» **Exercise**
Filter the records below, keeping only lines with the string "Left".

» **Information given**
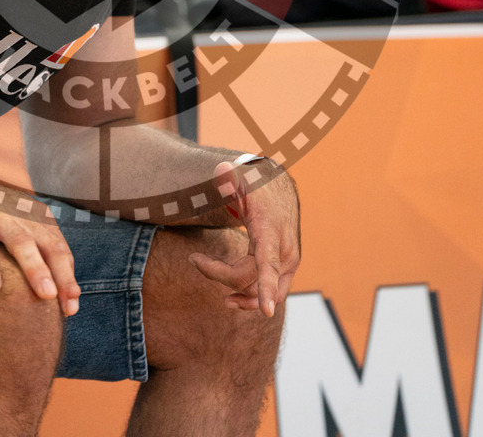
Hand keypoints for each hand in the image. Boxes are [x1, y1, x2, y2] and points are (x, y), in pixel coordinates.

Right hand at [0, 183, 80, 315]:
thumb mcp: (14, 227)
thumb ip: (31, 252)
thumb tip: (48, 293)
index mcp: (37, 219)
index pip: (59, 251)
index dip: (68, 279)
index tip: (71, 308)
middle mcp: (22, 216)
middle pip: (48, 246)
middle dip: (62, 275)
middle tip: (68, 305)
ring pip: (21, 242)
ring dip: (36, 268)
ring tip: (46, 294)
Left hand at [190, 159, 300, 316]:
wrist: (280, 189)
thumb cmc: (257, 184)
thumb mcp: (241, 176)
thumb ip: (228, 176)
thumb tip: (221, 170)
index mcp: (271, 231)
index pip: (268, 263)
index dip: (266, 287)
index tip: (267, 312)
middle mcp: (284, 252)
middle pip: (248, 279)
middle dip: (217, 273)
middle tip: (194, 259)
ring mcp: (287, 263)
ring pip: (258, 292)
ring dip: (233, 290)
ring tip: (206, 271)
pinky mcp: (285, 269)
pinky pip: (269, 294)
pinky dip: (250, 298)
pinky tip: (232, 299)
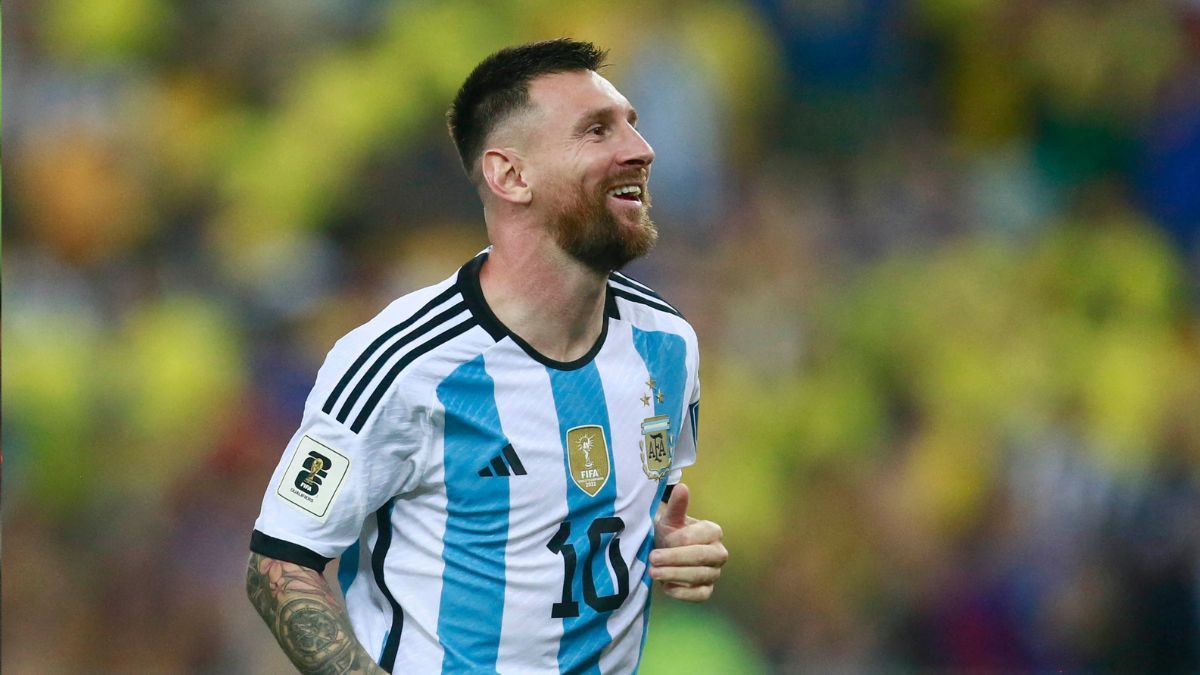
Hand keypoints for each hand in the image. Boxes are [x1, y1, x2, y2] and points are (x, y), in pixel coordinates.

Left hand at [649, 483, 727, 601]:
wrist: (666, 551)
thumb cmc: (670, 533)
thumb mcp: (670, 519)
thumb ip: (677, 506)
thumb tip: (682, 487)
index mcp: (713, 531)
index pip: (697, 538)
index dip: (677, 541)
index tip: (662, 539)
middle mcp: (719, 553)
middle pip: (701, 558)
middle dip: (675, 559)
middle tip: (653, 559)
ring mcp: (714, 573)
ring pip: (699, 576)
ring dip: (674, 575)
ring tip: (653, 572)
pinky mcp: (707, 590)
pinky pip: (700, 595)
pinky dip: (683, 593)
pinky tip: (665, 587)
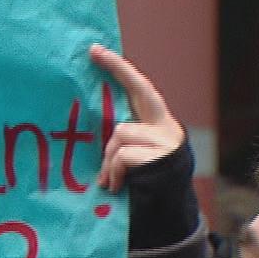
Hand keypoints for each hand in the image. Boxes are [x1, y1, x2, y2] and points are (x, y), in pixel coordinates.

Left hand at [90, 44, 184, 193]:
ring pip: (120, 133)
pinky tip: (115, 185)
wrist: (167, 207)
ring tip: (107, 178)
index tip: (96, 50)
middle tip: (94, 51)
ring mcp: (166, 138)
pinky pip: (122, 155)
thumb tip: (91, 125)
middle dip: (118, 67)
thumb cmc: (141, 180)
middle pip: (141, 88)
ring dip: (107, 158)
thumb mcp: (131, 153)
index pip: (138, 87)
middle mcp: (165, 124)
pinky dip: (114, 171)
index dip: (119, 67)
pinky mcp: (162, 155)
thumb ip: (120, 136)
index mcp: (154, 121)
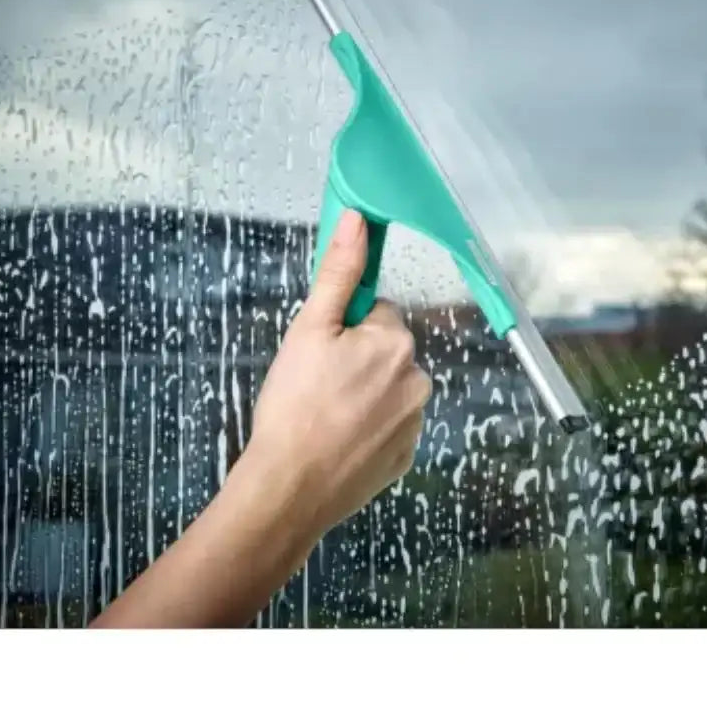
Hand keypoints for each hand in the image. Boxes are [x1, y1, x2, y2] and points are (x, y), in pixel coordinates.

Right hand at [246, 208, 431, 537]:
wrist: (289, 487)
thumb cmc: (294, 404)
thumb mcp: (309, 329)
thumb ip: (339, 272)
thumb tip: (358, 220)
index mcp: (396, 342)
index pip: (375, 315)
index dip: (344, 330)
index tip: (320, 353)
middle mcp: (417, 379)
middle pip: (384, 353)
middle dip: (356, 362)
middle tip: (316, 385)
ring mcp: (414, 423)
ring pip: (387, 391)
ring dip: (363, 396)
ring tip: (324, 416)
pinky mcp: (405, 457)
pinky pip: (389, 428)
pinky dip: (367, 431)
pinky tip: (337, 441)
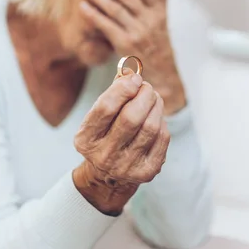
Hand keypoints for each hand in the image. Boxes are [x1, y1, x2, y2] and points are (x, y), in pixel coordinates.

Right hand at [72, 69, 170, 215]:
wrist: (108, 176)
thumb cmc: (105, 135)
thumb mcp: (99, 117)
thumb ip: (113, 93)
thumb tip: (130, 72)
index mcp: (86, 139)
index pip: (106, 107)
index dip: (123, 88)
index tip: (134, 78)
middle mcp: (104, 155)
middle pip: (131, 117)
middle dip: (144, 95)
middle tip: (146, 87)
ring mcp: (126, 166)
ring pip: (150, 127)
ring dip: (156, 105)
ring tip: (153, 98)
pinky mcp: (147, 172)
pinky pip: (162, 138)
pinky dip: (162, 121)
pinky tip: (156, 117)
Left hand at [79, 0, 185, 114]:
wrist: (166, 79)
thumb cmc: (162, 53)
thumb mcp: (166, 28)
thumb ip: (160, 10)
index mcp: (160, 14)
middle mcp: (150, 21)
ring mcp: (138, 32)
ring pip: (114, 8)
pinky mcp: (126, 44)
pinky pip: (107, 25)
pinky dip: (94, 14)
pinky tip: (83, 7)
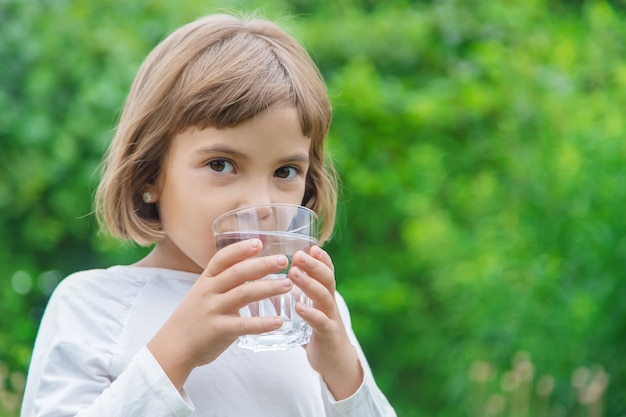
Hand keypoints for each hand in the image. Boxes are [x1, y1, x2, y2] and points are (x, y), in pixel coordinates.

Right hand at [148, 239, 292, 390]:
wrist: (172, 348)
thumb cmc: (193, 318)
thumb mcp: (205, 294)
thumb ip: (227, 281)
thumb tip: (259, 267)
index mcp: (206, 280)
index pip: (223, 258)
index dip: (241, 249)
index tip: (259, 242)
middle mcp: (208, 291)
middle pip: (238, 273)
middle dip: (262, 265)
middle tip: (283, 261)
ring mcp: (213, 310)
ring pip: (244, 294)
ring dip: (268, 288)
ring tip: (288, 285)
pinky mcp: (218, 330)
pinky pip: (244, 325)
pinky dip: (263, 323)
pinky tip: (279, 321)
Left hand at [289, 246, 363, 399]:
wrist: (336, 363)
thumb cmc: (317, 333)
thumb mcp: (309, 311)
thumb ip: (294, 298)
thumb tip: (268, 283)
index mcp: (325, 296)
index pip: (327, 272)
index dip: (321, 259)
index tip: (310, 246)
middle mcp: (330, 304)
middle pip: (327, 279)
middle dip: (314, 265)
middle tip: (298, 255)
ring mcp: (331, 319)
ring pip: (325, 296)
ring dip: (309, 283)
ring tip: (293, 273)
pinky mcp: (328, 336)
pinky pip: (322, 322)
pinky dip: (310, 313)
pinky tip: (298, 307)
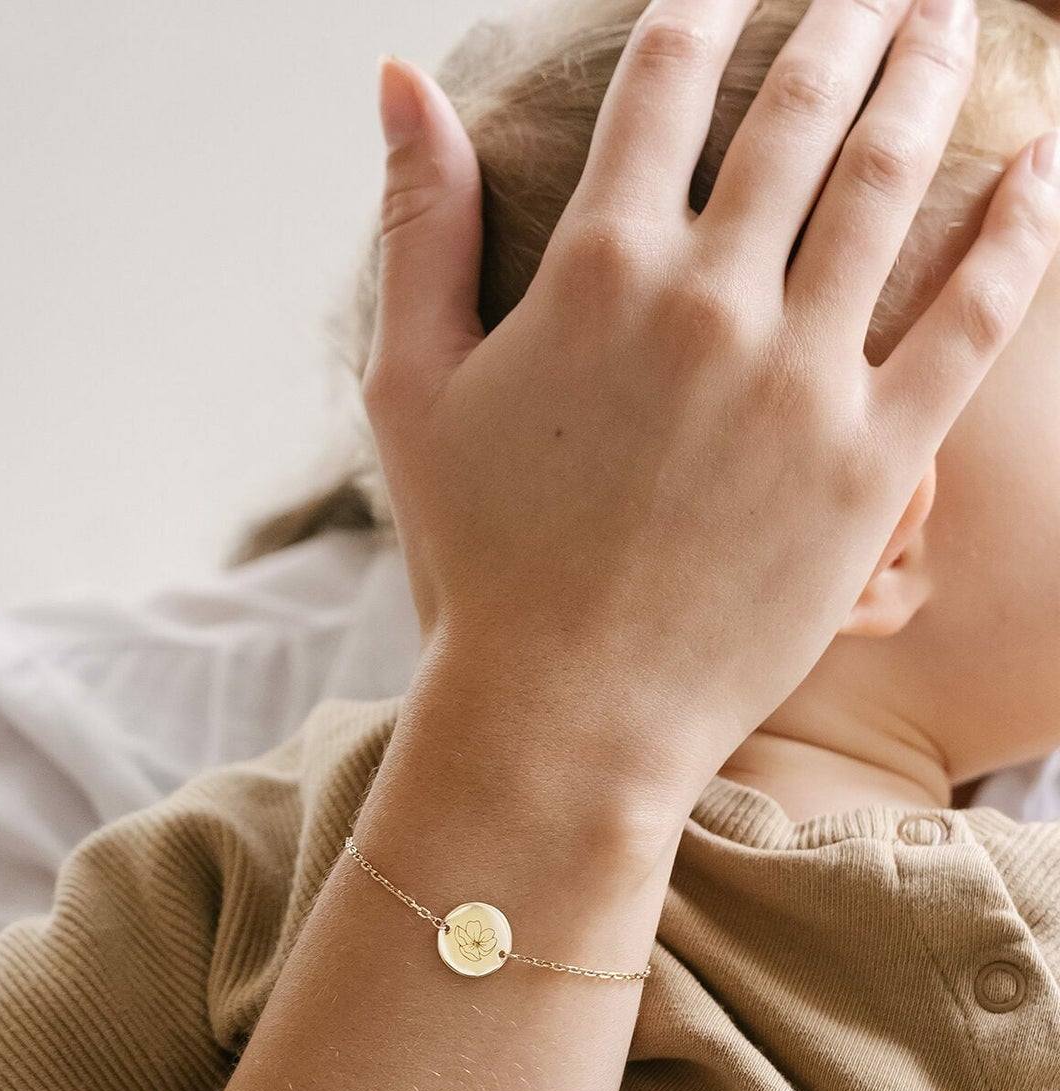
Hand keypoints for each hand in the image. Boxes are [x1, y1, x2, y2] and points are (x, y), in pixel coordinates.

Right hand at [366, 0, 1059, 800]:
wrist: (570, 714)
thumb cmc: (481, 562)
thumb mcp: (409, 389)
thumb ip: (418, 225)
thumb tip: (401, 76)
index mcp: (596, 273)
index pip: (667, 84)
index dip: (707, 6)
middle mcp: (710, 302)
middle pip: (799, 110)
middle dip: (849, 18)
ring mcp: (803, 379)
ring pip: (889, 183)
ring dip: (929, 78)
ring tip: (955, 20)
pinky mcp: (877, 461)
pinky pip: (972, 315)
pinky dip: (1019, 227)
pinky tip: (1045, 161)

» **Exercise solution**
Left hand at [190, 159, 300, 316]:
Left hand at [649, 483, 727, 601]:
Left hand at [90, 44, 184, 193]:
Left hand at [79, 0, 185, 114]:
Left hand at [289, 246, 363, 399]:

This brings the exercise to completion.